Transcribe the source text in the data below character for character, all of it, and leave the pictures out of your answer.

Information provided ::
=====

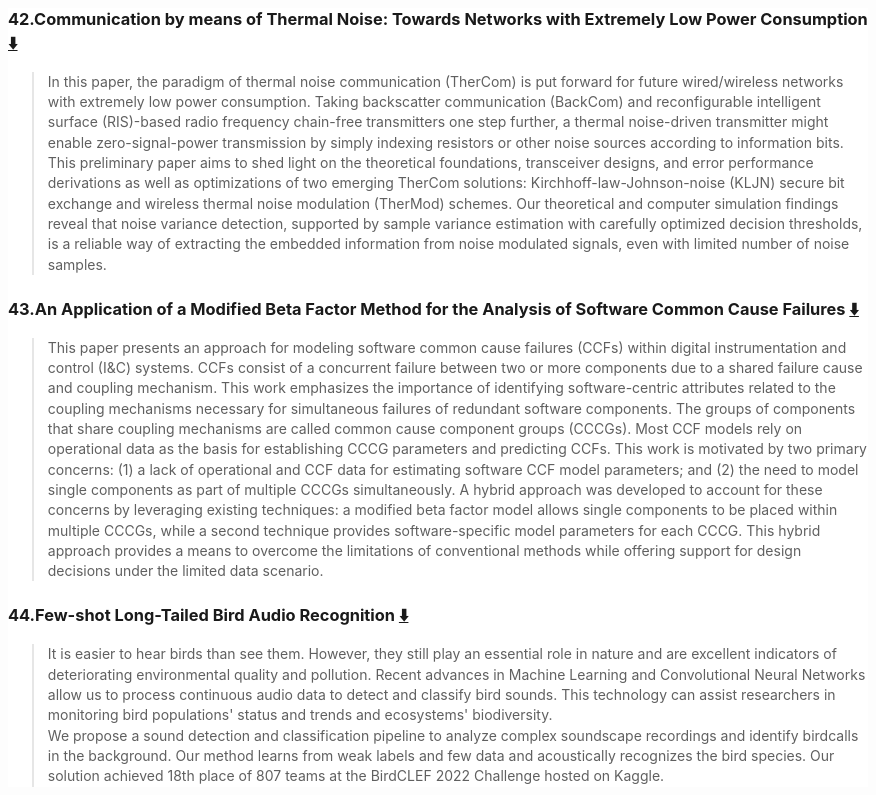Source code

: ### 42.Communication by means of Thermal Noise: Towards Networks with Extremely Low Power Consumption  [ :arrow_down: ](https://arxiv.org/pdf/2206.11333.pdf)
>  In this paper, the paradigm of thermal noise communication (TherCom) is put forward for future wired/wireless networks with extremely low power consumption. Taking backscatter communication (BackCom) and reconfigurable intelligent surface (RIS)-based radio frequency chain-free transmitters one step further, a thermal noise-driven transmitter might enable zero-signal-power transmission by simply indexing resistors or other noise sources according to information bits. This preliminary paper aims to shed light on the theoretical foundations, transceiver designs, and error performance derivations as well as optimizations of two emerging TherCom solutions: Kirchhoff-law-Johnson-noise (KLJN) secure bit exchange and wireless thermal noise modulation (TherMod) schemes. Our theoretical and computer simulation findings reveal that noise variance detection, supported by sample variance estimation with carefully optimized decision thresholds, is a reliable way of extracting the embedded information from noise modulated signals, even with limited number of noise samples.      
### 43.An Application of a Modified Beta Factor Method for the Analysis of Software Common Cause Failures  [ :arrow_down: ](https://arxiv.org/pdf/2206.11321.pdf)
>  This paper presents an approach for modeling software common cause failures (CCFs) within digital instrumentation and control (I&amp;C) systems. CCFs consist of a concurrent failure between two or more components due to a shared failure cause and coupling mechanism. This work emphasizes the importance of identifying software-centric attributes related to the coupling mechanisms necessary for simultaneous failures of redundant software components. The groups of components that share coupling mechanisms are called common cause component groups (CCCGs). Most CCF models rely on operational data as the basis for establishing CCCG parameters and predicting CCFs. This work is motivated by two primary concerns: (1) a lack of operational and CCF data for estimating software CCF model parameters; and (2) the need to model single components as part of multiple CCCGs simultaneously. A hybrid approach was developed to account for these concerns by leveraging existing techniques: a modified beta factor model allows single components to be placed within multiple CCCGs, while a second technique provides software-specific model parameters for each CCCG. This hybrid approach provides a means to overcome the limitations of conventional methods while offering support for design decisions under the limited data scenario.      
### 44.Few-shot Long-Tailed Bird Audio Recognition  [ :arrow_down: ](https://arxiv.org/pdf/2206.11260.pdf)
>  It is easier to hear birds than see them. However, they still play an essential role in nature and are excellent indicators of deteriorating environmental quality and pollution. Recent advances in Machine Learning and Convolutional Neural Networks allow us to process continuous audio data to detect and classify bird sounds. This technology can assist researchers in monitoring bird populations' status and trends and ecosystems' biodiversity. <br>We propose a sound detection and classification pipeline to analyze complex soundscape recordings and identify birdcalls in the background. Our method learns from weak labels and few data and acoustically recognizes the bird species. Our solution achieved 18th place of 807 teams at the BirdCLEF 2022 Challenge hosted on Kaggle.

=====

Answer box ::
Source code

: ### 42.Communication by means of Thermal Noise: Towards Networks with Extremely Low Power Consumption  [ :arrow_down: ](https://arxiv.org/pdf/2206.11333.pdf)
>  In this paper, the paradigm of thermal noise communication (TherCom) is put forward for future wired/wireless networks with extremely low power consumption. Taking backscatter communication (BackCom) and reconfigurable intelligent surface (RIS)-based radio frequency chain-free transmitters one step further, a thermal noise-driven transmitter might enable zero-signal-power transmission by simply indexing resistors or other noise sources according to information bits. This preliminary paper aims to shed light on the theoretical foundations, transceiver designs, and error performance derivations as well as optimizations of two emerging TherCom solutions: Kirchhoff-law-Johnson-noise (KLJN) secure bit exchange and wireless thermal noise modulation (TherMod) schemes. Our theoretical and computer simulation findings reveal that noise variance detection, supported by sample variance estimation with carefully optimized decision thresholds, is a reliable way of extracting the embedded information from noise modulated signals, even with limited number of noise samples.      
### 43.An Application of a Modified Beta Factor Method for the Analysis of Software Common Cause Failures  [ :arrow_down: ](https://arxiv.org/pdf/2206.11321.pdf)
>  This paper presents an approach for modeling software common cause failures (CCFs) within digital instrumentation and control (I&amp;C) systems. CCFs consist of a concurrent failure between two or more components due to a shared failure cause and coupling mechanism. This work emphasizes the importance of identifying software-centric attributes related to the coupling mechanisms necessary for simultaneous failures of redundant software components. The groups of components that share coupling mechanisms are called common cause component groups (CCCGs). Most CCF models rely on operational data as the basis for establishing CCCG parameters and predicting CCFs. This work is motivated by two primary concerns: (1) a lack of operational and CCF data for estimating software CCF model parameters; and (2) the need to model single components as part of multiple CCCGs simultaneously. A hybrid approach was developed to account for these concerns by leveraging existing techniques: a modified beta factor model allows single components to be placed within multiple CCCGs, while a second technique provides software-specific model parameters for each CCCG. This hybrid approach provides a means to overcome the limitations of conventional methods while offering support for design decisions under the limited data scenario.      
### 44.Few-shot Long-Tailed Bird Audio Recognition  [ :arrow_down: ](https://arxiv.org/pdf/2206.11260.pdf)
>  It is easier to hear birds than see them. However, they still play an essential role in nature and are excellent indicators of deteriorating environmental quality and pollution. Recent advances in Machine Learning and Convolutional Neural Networks allow us to process continuous audio data to detect and classify bird sounds. This technology can assist researchers in monitoring bird populations' status and trends and ecosystems' biodiversity. <br>We propose a sound detection and classification pipeline to analyze complex soundscape recordings and identify birdcalls in the background. Our method learns from weak labels and few data and acoustically recognizes the bird species. Our solution achieved 18th place of 807 teams at the BirdCLEF 2022 Challenge hosted on Kaggle.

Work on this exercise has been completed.